[Start of Attachment]
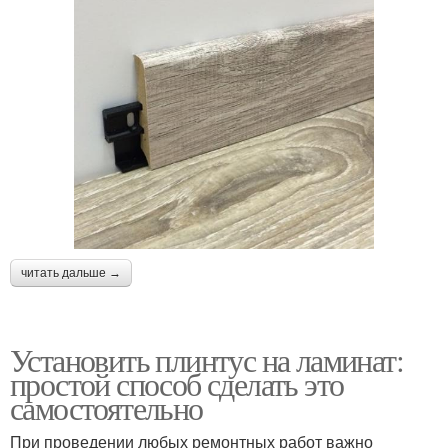
читать дальше →
Установить плинтус на ламинат:
простой способ сделать это
самостоятельно
При проведении любых ремонтных работ важно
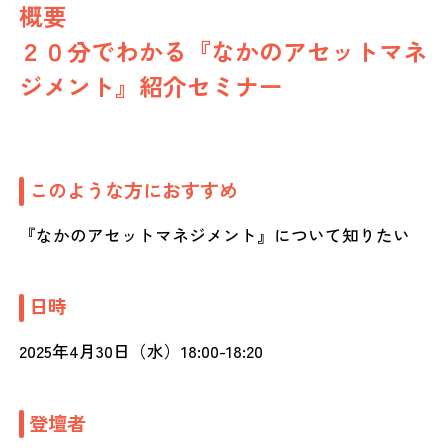
概要
２０分でわかる『なかのアセットマネ
ジメント』紹介セミナー
このような方におすすめ
『なかのアセットマネジメント』について知りたい
日時
2025年4月30日（水）18:00-18:20
登壇者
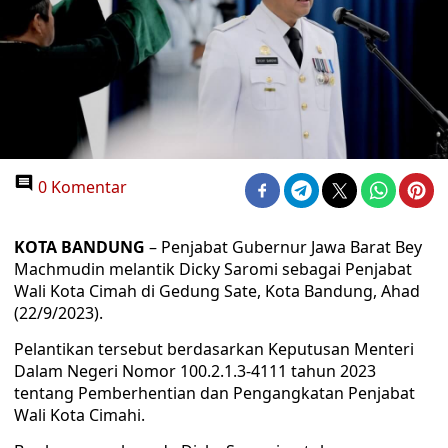
0 Komentar
KOTA BANDUNG
– Penjabat Gubernur Jawa Barat Bey
Machmudin melantik Dicky Saromi sebagai Penjabat
Wali Kota Cimah di Gedung Sate, Kota Bandung, Ahad
(22/9/2023).
Pelantikan tersebut berdasarkan Keputusan Menteri
Dalam Negeri Nomor 100.2.1.3-4111 tahun 2023
tentang Pemberhentian dan Pengangkatan Penjabat
Wali Kota Cimahi.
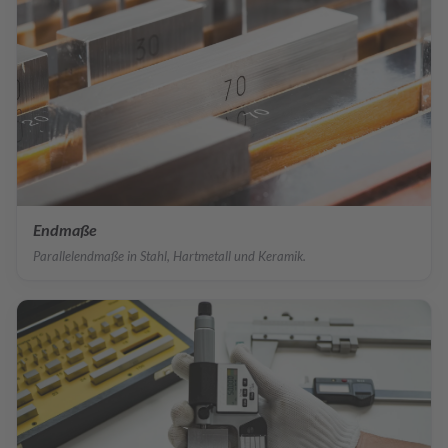
Endmaße
Parallelendmaße in Stahl, Hartmetall und Keramik.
[End of Attachment]
Task to complete | Across all the records, find the lines containing the word "Penjabat" and reproduce each one.

Reply to the exercise |
– Penjabat Gubernur Jawa Barat Bey
Machmudin melantik Dicky Saromi sebagai Penjabat
tentang Pemberhentian dan Pengangkatan Penjabat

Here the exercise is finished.